> **Your task**
Put every line of the material below into a JSON list of strings, one string per line, skipping blank lines. Leave the pictures out.
■ ■ ■ ■ ■ ■ ■
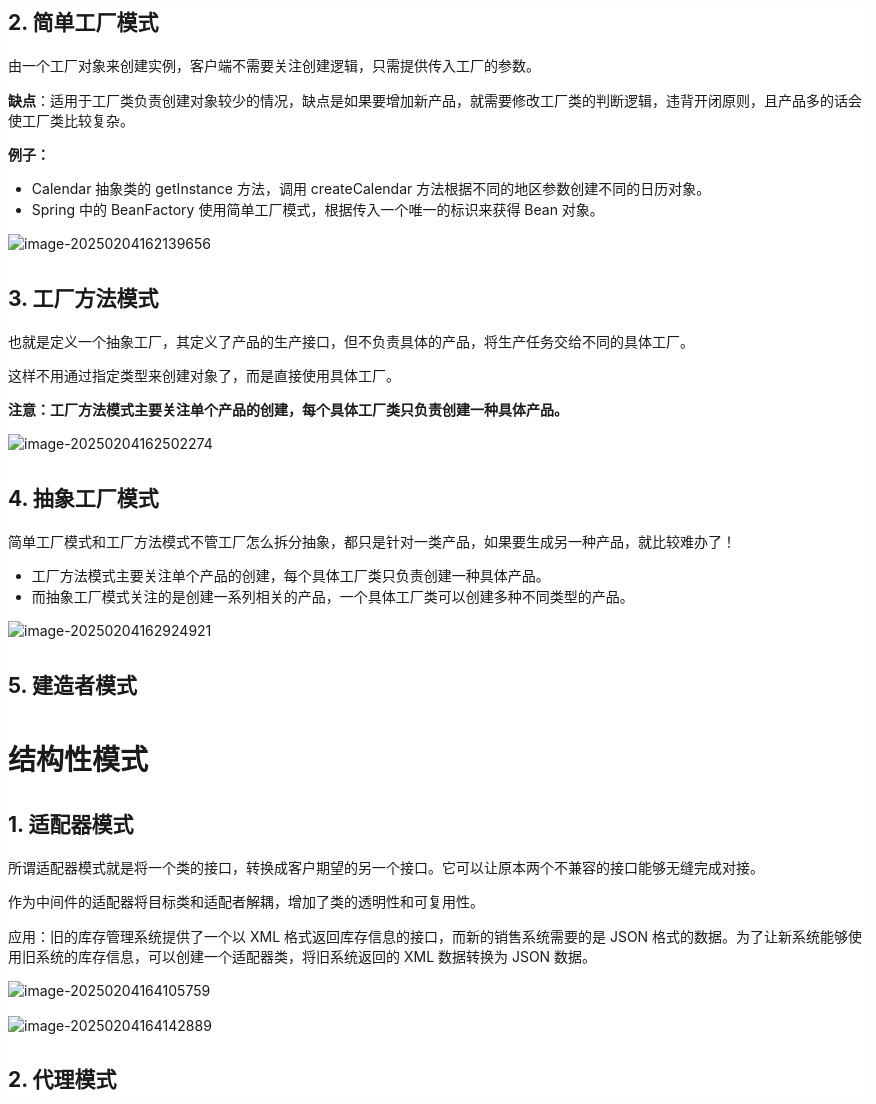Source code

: ## 2. 简单工厂模式

由⼀个⼯⼚对象来创建实例，客户端不需要关注创建逻辑，只需提供传⼊⼯⼚的参数。

**缺点**：适⽤于⼯⼚类负责创建对象较少的情况，缺点是如果要增加新产品，就需要修改⼯⼚类的判断逻辑，违背开闭原则，且产品多的话会使⼯⼚类⽐较复杂。

**例子：**

- Calendar 抽象类的 getInstance ⽅法，调⽤ createCalendar ⽅法根据不同的地区参数创建不同的⽇历对象。
- Spring 中的 BeanFactory 使⽤简单⼯⼚模式，根据传⼊⼀个唯⼀的标识来获得 Bean 对象。



![image-20250204162139656](https://acwhr.oss-cn-beijing.aliyuncs.com/typora_images/202502041621678.png)

## 3. ⼯⼚⽅法模式

也就是定义⼀个抽象⼯⼚，其定义了产品的⽣产接⼝，但不负责具体的产品，将⽣产任务交给不同的具体⼯⼚。

这样不⽤通过指定类型来创建对象了，而是直接使用具体工厂。

**注意：工厂方法模式主要关注单个产品的创建，每个具体工厂类只负责创建一种具体产品。**

![image-20250204162502274](https://acwhr.oss-cn-beijing.aliyuncs.com/typora_images/202502041625303.png)

## 4. 抽象⼯⼚模式

简单⼯⼚模式和⼯⼚⽅法模式不管⼯⼚怎么拆分抽象，都只是针对⼀类产品，如果要⽣成另⼀种产品，就⽐较难办了！

- 工厂方法模式主要关注单个产品的创建，每个具体工厂类只负责创建一种具体产品。
- 而抽象工厂模式关注的是创建一系列相关的产品，一个具体工厂类可以创建多种不同类型的产品。

![image-20250204162924921](https://acwhr.oss-cn-beijing.aliyuncs.com/typora_images/202502041629945.png)

## 5. 建造者模式

# 结构性模式

## 1. 适配器模式

所谓适配器模式就是将⼀个类的接⼝，转换成客户期望的另⼀个接⼝。它可以让原本两个不兼容的接⼝能够⽆缝完成对接。

作为中间件的适配器将⽬标类和适配者解耦，增加了类的透明性和可复⽤性。

应用：旧的库存管理系统提供了一个以 XML 格式返回库存信息的接口，而新的销售系统需要的是 JSON 格式的数据。为了让新系统能够使用旧系统的库存信息，可以创建一个适配器类，将旧系统返回的 XML 数据转换为 JSON 数据。

![image-20250204164105759](https://acwhr.oss-cn-beijing.aliyuncs.com/typora_images/202502041641784.png)

![image-20250204164142889](https://acwhr.oss-cn-beijing.aliyuncs.com/typora_images/202502041641914.png)

## 2. 代理模式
■ ■ ■ ■ ■ ■ ■
> **Result**
[
  "Source code",
  ": ## 2. 简单工厂模式",
  "由⼀个⼯⼚对象来创建实例，客户端不需要关注创建逻辑，只需提供传⼊⼯⼚的参数。",
  "**缺点**：适⽤于⼯⼚类负责创建对象较少的情况，缺点是如果要增加新产品，就需要修改⼯⼚类的判断逻辑，违背开闭原则，且产品多的话会使⼯⼚类⽐较复杂。",
  "**例子：**",
  "- Calendar 抽象类的 getInstance ⽅法，调⽤ createCalendar ⽅法根据不同的地区参数创建不同的⽇历对象。",
  "- Spring 中的 BeanFactory 使⽤简单⼯⼚模式，根据传⼊⼀个唯⼀的标识来获得 Bean 对象。",
  "![image-20250204162139656](https://acwhr.oss-cn-beijing.aliyuncs.com/typora_images/202502041621678.png)",
  "## 3. ⼯⼚⽅法模式",
  "也就是定义⼀个抽象⼯⼚，其定义了产品的⽣产接⼝，但不负责具体的产品，将⽣产任务交给不同的具体⼯⼚。",
  "这样不⽤通过指定类型来创建对象了，而是直接使用具体工厂。",
  "**注意：工厂方法模式主要关注单个产品的创建，每个具体工厂类只负责创建一种具体产品。**",
  "![image-20250204162502274](https://acwhr.oss-cn-beijing.aliyuncs.com/typora_images/202502041625303.png)",
  "## 4. 抽象⼯⼚模式",
  "简单⼯⼚模式和⼯⼚⽅法模式不管⼯⼚怎么拆分抽象，都只是针对⼀类产品，如果要⽣成另⼀种产品，就⽐较难办了！",
  "- 工厂方法模式主要关注单个产品的创建，每个具体工厂类只负责创建一种具体产品。",
  "- 而抽象工厂模式关注的是创建一系列相关的产品，一个具体工厂类可以创建多种不同类型的产品。",
  "![image-20250204162924921](https://acwhr.oss-cn-beijing.aliyuncs.com/typora_images/202502041629945.png)",
  "## 5. 建造者模式",
  "# 结构性模式",
  "## 1. 适配器模式",
  "所谓适配器模式就是将⼀个类的接⼝，转换成客户期望的另⼀个接⼝。它可以让原本两个不兼容的接⼝能够⽆缝完成对接。",
  "作为中间件的适配器将⽬标类和适配者解耦，增加了类的透明性和可复⽤性。",
  "应用：旧的库存管理系统提供了一个以 XML 格式返回库存信息的接口，而新的销售系统需要的是 JSON 格式的数据。为了让新系统能够使用旧系统的库存信息，可以创建一个适配器类，将旧系统返回的 XML 数据转换为 JSON 数据。",
  "![image-20250204164105759](https://acwhr.oss-cn-beijing.aliyuncs.com/typora_images/202502041641784.png)",
  "![image-20250204164142889](https://acwhr.oss-cn-beijing.aliyuncs.com/typora_images/202502041641914.png)",
  "## 2. 代理模式"
]